#### Excerpt:
+ + + + + + +

# Breaking News Snook Season To Open On Atlantic Coast



## SnookMook (Jan 7, 2004)

The FWC just voted to open the snook season on the Atlantic Coast on September 17 until December 15. The season stays closed on the Gulf Coast through August of 2011.

http://forshorefishing.blogs.theled...nook-season-on-gulf-coast-atlantic-will-open/


----------



## BentHook (Dec 22, 2002)

I'll bet the only reason the opened the season back up, was so they wouldn't have to refund all those snook tags.
Snook tags went from $2 to $10 and I bet it would take the Gov't $30 each to refund the tags. opcorn:


----------



## BentHook (Dec 22, 2002)

SnookMook I just got this off another board so if you want a refund call quick before they shut it down.

Although I am necessarily not advocating that anyone seek a refund, I listened to the audio just released from the recent FWC meeting. The adopted resolution on the snook closure included a provision that FWC accomodate (in one form or another) gulf coast anglers who want a refund for snook stamps they purchased.

It was not clear whether it would be a direct refund, credit for future years or something else b/c they were going to wait and see how many people requested one. I think the comments from staff were that if only a small number of people (e.g. 100) requested a refund, then they would just give it. If it was a lot more (apparently there are 234,000 snook stamps active right now) then they would cross that bridge when they come to it. Since this was a prominent part of the resolution I think they should have included this in their press release, although I understand why they did not do so.


----------



## SnookMook (Jan 7, 2004)

Benthook--Thanks I'm going to look into this.


----------



## cwitty (May 10, 2008)

Hmmmmnnnn ?


----------



## Jigmaster (Apr 3, 2006)

*Snook what snook.....*

You might as well open polar Bear hunting season in Fla.
Well at least where we live they are slim to none!

Unless we are going to get a mad dash of Snook from the Ocean- but the only time i have seen that was around Spring time.

I caught two this summer both were under sized (we need to keep the season closed at least for 1-2 more years) at least until we see a healthy stock re-bound.

Catching the slot size right now of 28-32 in would be an extremely rare bet.

Folks save your money on Snook stamps well unless you live south of Volusia County.


----------

+ + + + + + +

#### Short exercise 1:
Duplicate the entries line for line, starting at their first line and ending with the line that contains "locality: 10 leagues", both included.
The snook season thread and the entries come from unrelated sources.

+ + + + + + +

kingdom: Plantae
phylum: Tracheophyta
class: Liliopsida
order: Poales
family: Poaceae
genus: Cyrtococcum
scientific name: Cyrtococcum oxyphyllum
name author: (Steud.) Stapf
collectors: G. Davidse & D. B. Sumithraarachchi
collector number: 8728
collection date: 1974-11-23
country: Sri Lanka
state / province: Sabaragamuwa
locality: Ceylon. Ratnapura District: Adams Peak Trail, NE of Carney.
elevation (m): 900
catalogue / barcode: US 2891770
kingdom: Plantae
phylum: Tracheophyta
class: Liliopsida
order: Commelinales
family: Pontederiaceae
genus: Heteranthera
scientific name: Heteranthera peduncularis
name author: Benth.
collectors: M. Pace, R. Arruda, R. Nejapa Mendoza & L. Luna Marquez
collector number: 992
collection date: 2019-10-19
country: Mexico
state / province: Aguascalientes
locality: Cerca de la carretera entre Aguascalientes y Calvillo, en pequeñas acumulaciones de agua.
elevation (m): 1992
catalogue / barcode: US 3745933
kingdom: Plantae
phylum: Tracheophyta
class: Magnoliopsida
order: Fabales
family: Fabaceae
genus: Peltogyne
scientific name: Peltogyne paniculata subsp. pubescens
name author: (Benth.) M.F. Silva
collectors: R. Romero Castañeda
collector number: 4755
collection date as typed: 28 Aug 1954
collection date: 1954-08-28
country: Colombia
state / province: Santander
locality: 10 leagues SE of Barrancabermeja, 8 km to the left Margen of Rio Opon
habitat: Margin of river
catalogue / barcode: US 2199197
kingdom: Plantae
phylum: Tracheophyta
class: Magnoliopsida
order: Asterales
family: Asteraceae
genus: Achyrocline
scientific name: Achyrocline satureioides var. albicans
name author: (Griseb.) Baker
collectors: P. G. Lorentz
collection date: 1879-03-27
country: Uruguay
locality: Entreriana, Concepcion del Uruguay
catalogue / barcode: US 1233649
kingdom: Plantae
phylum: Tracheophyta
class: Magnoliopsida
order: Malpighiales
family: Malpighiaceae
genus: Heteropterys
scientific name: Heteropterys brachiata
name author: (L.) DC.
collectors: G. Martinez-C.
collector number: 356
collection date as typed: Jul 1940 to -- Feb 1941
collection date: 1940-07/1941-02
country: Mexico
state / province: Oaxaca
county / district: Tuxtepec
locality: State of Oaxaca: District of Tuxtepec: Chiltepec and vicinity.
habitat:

+ + + + + + +

#### Short exercise 2:
Give the distinct usernames of everyone who posted in the snook season thread.

#### Written answer 1:
kingdom: Plantae
phylum: Tracheophyta
class: Liliopsida
order: Poales
family: Poaceae
genus: Cyrtococcum
scientific name: Cyrtococcum oxyphyllum
name author: (Steud.) Stapf
collectors: G. Davidse & D. B. Sumithraarachchi
collector number: 8728
collection date: 1974-11-23
country: Sri Lanka
state / province: Sabaragamuwa
locality: Ceylon. Ratnapura District: Adams Peak Trail, NE of Carney.
elevation (m): 900
catalogue / barcode: US 2891770
kingdom: Plantae
phylum: Tracheophyta
class: Liliopsida
order: Commelinales
family: Pontederiaceae
genus: Heteranthera
scientific name: Heteranthera peduncularis
name author: Benth.
collectors: M. Pace, R. Arruda, R. Nejapa Mendoza & L. Luna Marquez
collector number: 992
collection date: 2019-10-19
country: Mexico
state / province: Aguascalientes
locality: Cerca de la carretera entre Aguascalientes y Calvillo, en pequeñas acumulaciones de agua.
elevation (m): 1992
catalogue / barcode: US 3745933
kingdom: Plantae
phylum: Tracheophyta
class: Magnoliopsida
order: Fabales
family: Fabaceae
genus: Peltogyne
scientific name: Peltogyne paniculata subsp. pubescens
name author: (Benth.) M.F. Silva
collectors: R. Romero Castañeda
collector number: 4755
collection date as typed: 28 Aug 1954
collection date: 1954-08-28
country: Colombia
state / province: Santander
locality: 10 leagues SE of Barrancabermeja, 8 km to the left Margen of Rio Opon

#### Written answer 2:
SnookMook, BentHook, cwitty, Jigmaster